It does not seem likely to us that the FOMC will really want to address a reversion to restrictive monetary policy any time soon if the rationale is purely to support the ailing dollar. By doing so, the Fed could easily create far bigger problems by unnecessarily forcing 10-year yields higher having spent months in talking and dragging them down in order to revive loan demand.

The WSJ article is perhaps preventing further erosion of the dollar today, yet it's not really creating the greenback room to advance independently. The euro earlier reached a fresh 12-month high at $1.5063 after China's Financial News, a journal associated to the central bank, opined that the country should find more room among its vast international reserves for the Japanese yen and the euro, while maintaining the largest position in U.S. dollars. So the article rekindled the prospects for further dollar displacement, but doesn't go far enough in terms of being the type of news that fans the dollar-abandonment theme.

Accompanying the strong growth reading in South Korea today was news that during September China increased its imports of refined copper. This was the first gain in a quarter and argues for ongoing regional economic rebound. The news lifted metals price around the world as an anti-dollar hedge.
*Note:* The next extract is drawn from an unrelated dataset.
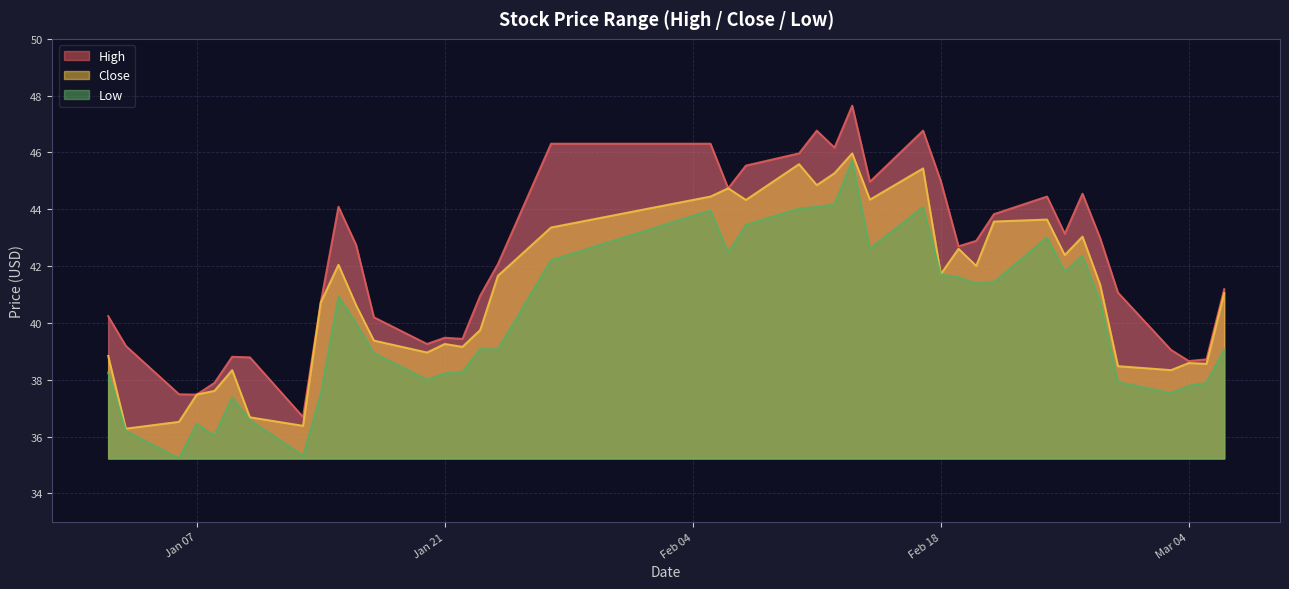

Does the chart display data point markers on the line(s)?

No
Some observers are starting to question last week's dire GDP contraction in the U.K., which helped reverse the fortunes of the pound. Today the pound has recouped some losses to $1.6378 and one euro purchases 91.71 pennies. Bank of England policymaker, David Miles in an interview with the Scottish Herald said that he expects growth of 3% soon from the U.K. This would level the playing fields somewhat. It seems odd that Britain is completely missing out on a growth rebound especially with confidence continuing to rise. According to a KPMG survey, executives reporting 'good' or 'very good' responses to a recent confidence survey jumped from 9 to 19%.